1. Pitman et al. (1996) - although patients were instructed to fix eyes forward, the therapists moved their fingers back and forth across the visual field and participants tapped a finger rhythmically (not alternating). Some evidence of limited improvement, although no untreated control to rule out passage of time, repeated assessments, etc. No difference between conditions. Perhaps just having the therapist move their fingers across the visual induces some small eye movements that are enough to recruit the same brain mechanisms. Or perhaps tapping a single finger engages dual attention, or perhaps attempting to focus straight ahead engages either small eye movements or dual attention.
1. Renfrey & Spates (1994) - eyes fixed on a light. Evidence of improvement over time, but no waitlist control group to rule out passage of time, repeated assessments, etc. No difference between conditions.

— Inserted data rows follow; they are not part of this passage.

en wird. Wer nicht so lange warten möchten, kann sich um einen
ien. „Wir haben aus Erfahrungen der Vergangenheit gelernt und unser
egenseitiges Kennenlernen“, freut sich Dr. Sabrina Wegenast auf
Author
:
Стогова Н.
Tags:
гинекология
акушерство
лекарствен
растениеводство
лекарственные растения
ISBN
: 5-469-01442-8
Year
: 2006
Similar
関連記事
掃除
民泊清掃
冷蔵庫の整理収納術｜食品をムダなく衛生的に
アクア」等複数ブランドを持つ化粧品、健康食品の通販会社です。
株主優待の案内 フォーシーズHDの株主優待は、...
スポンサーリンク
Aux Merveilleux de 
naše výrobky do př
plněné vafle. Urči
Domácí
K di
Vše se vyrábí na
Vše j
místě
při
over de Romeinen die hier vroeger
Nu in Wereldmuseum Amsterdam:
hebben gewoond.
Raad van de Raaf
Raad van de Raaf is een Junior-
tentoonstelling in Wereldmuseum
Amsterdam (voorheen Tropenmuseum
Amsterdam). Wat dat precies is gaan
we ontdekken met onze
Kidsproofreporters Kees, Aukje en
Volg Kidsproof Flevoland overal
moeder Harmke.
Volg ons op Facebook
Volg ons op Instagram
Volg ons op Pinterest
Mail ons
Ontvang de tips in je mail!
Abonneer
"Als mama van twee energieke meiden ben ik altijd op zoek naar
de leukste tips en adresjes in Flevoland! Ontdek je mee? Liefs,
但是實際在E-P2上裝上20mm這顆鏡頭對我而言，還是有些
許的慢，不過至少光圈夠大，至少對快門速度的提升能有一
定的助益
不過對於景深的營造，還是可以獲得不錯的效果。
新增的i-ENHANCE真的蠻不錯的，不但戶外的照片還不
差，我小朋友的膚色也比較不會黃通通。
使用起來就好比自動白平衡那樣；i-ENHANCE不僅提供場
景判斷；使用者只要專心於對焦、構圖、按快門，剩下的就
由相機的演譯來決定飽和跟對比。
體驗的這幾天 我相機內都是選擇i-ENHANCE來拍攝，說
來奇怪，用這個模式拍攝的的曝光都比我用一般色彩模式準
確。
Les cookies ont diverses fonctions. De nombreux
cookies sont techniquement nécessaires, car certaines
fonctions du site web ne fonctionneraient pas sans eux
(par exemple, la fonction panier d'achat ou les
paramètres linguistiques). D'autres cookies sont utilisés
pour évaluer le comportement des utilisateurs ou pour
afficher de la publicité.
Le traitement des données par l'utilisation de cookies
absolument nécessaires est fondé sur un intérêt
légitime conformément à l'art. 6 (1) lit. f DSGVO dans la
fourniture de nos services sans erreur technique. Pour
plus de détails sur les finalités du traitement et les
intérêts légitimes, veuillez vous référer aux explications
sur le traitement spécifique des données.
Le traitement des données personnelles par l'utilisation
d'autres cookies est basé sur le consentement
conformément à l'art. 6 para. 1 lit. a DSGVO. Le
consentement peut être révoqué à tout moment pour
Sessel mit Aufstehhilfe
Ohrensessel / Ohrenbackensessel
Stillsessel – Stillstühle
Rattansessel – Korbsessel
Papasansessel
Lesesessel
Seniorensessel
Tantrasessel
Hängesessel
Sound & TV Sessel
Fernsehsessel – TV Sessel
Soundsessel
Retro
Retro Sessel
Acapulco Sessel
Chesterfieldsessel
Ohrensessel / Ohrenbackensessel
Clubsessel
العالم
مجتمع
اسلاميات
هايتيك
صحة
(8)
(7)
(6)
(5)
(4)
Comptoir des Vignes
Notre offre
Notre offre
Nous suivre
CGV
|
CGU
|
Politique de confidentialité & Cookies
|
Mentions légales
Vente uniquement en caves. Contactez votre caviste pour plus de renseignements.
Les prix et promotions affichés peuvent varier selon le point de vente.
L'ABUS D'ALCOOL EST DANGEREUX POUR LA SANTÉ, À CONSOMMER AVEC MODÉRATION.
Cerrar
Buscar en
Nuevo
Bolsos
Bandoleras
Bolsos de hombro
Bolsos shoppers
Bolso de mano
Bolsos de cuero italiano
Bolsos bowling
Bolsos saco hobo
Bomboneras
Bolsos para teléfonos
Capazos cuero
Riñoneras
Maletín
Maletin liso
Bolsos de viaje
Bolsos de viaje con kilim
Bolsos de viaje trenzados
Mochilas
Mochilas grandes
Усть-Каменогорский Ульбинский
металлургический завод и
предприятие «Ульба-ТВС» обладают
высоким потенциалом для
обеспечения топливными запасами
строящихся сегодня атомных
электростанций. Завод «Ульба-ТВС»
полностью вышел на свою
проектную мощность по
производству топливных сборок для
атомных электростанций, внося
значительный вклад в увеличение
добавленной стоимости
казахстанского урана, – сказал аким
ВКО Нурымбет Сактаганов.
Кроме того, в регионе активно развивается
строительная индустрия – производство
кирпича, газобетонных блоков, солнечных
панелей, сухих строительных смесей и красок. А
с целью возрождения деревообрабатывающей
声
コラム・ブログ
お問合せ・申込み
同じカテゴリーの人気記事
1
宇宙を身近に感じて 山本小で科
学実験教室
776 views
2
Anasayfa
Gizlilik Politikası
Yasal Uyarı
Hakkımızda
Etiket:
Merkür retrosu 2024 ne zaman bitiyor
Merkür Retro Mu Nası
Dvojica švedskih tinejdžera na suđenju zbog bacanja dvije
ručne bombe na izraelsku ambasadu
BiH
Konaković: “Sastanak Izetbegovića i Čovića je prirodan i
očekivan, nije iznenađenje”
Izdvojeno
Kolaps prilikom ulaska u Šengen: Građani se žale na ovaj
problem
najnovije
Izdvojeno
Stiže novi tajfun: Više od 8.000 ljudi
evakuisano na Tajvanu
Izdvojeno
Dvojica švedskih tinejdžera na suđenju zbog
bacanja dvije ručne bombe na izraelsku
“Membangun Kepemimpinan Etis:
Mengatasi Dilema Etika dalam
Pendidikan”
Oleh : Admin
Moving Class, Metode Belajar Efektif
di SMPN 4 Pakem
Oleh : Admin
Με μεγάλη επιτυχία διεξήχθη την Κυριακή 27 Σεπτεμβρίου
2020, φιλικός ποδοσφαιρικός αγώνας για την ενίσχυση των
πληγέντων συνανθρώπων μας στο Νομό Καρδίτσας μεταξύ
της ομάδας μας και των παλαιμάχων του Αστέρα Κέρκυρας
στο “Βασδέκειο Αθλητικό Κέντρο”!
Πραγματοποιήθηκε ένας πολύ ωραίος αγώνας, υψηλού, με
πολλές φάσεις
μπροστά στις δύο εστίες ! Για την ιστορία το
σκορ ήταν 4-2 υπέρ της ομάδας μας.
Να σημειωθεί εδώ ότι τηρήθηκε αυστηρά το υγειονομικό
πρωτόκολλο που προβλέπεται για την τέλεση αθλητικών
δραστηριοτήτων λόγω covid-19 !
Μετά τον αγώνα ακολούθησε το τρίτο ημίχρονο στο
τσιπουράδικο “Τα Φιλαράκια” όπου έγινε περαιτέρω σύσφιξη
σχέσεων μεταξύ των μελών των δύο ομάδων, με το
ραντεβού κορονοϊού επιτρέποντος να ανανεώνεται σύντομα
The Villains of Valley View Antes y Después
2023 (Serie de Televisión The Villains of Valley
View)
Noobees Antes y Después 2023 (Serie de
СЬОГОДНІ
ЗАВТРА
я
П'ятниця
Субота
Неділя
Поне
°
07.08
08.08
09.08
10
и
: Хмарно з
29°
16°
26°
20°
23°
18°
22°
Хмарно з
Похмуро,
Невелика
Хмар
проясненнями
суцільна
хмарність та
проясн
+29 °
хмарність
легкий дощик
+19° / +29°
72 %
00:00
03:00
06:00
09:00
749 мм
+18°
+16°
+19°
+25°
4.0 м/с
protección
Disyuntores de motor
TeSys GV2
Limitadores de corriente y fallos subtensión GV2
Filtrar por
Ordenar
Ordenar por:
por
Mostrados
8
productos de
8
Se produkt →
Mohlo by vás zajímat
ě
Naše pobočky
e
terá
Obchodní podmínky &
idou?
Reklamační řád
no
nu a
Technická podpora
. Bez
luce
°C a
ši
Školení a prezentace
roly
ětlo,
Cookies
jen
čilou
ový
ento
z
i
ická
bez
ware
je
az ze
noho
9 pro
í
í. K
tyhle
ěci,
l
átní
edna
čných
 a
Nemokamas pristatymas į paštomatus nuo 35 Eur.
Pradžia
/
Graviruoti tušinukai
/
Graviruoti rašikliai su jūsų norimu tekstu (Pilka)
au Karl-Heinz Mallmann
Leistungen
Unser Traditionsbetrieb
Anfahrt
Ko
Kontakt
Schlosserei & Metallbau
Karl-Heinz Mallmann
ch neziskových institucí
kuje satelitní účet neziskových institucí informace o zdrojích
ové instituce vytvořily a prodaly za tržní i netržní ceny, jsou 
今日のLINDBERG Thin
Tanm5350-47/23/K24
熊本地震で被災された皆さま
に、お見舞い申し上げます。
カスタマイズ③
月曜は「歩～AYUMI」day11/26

1. Boudewyns et al. (1993) - EMDR resulted in greater SUDs reduction during therapy and a greater number of participants rated as "treatment responders" by their therapist. However, there were no differences on standardized outcome measures. Further, neither group was any better than a control group that received neither treatments. The failure to see differences on standardized outcome measures is often explained by the limited number of sessions. However, this doesn't account for the discrepancy between in-session measures that suggested improvement and outcome measures that saw no improvement. More importantly for this discussion, however, is the observation that there were no differences among the three groups at the posttreatment assessment on SUDs that were obtained during script driven imagery of the index trauma (i.e., the memory targeted in treatment) when eye movements were not being induced by the therapist. Certainly, this is not evidence that eye movements enhanced processing of the memory.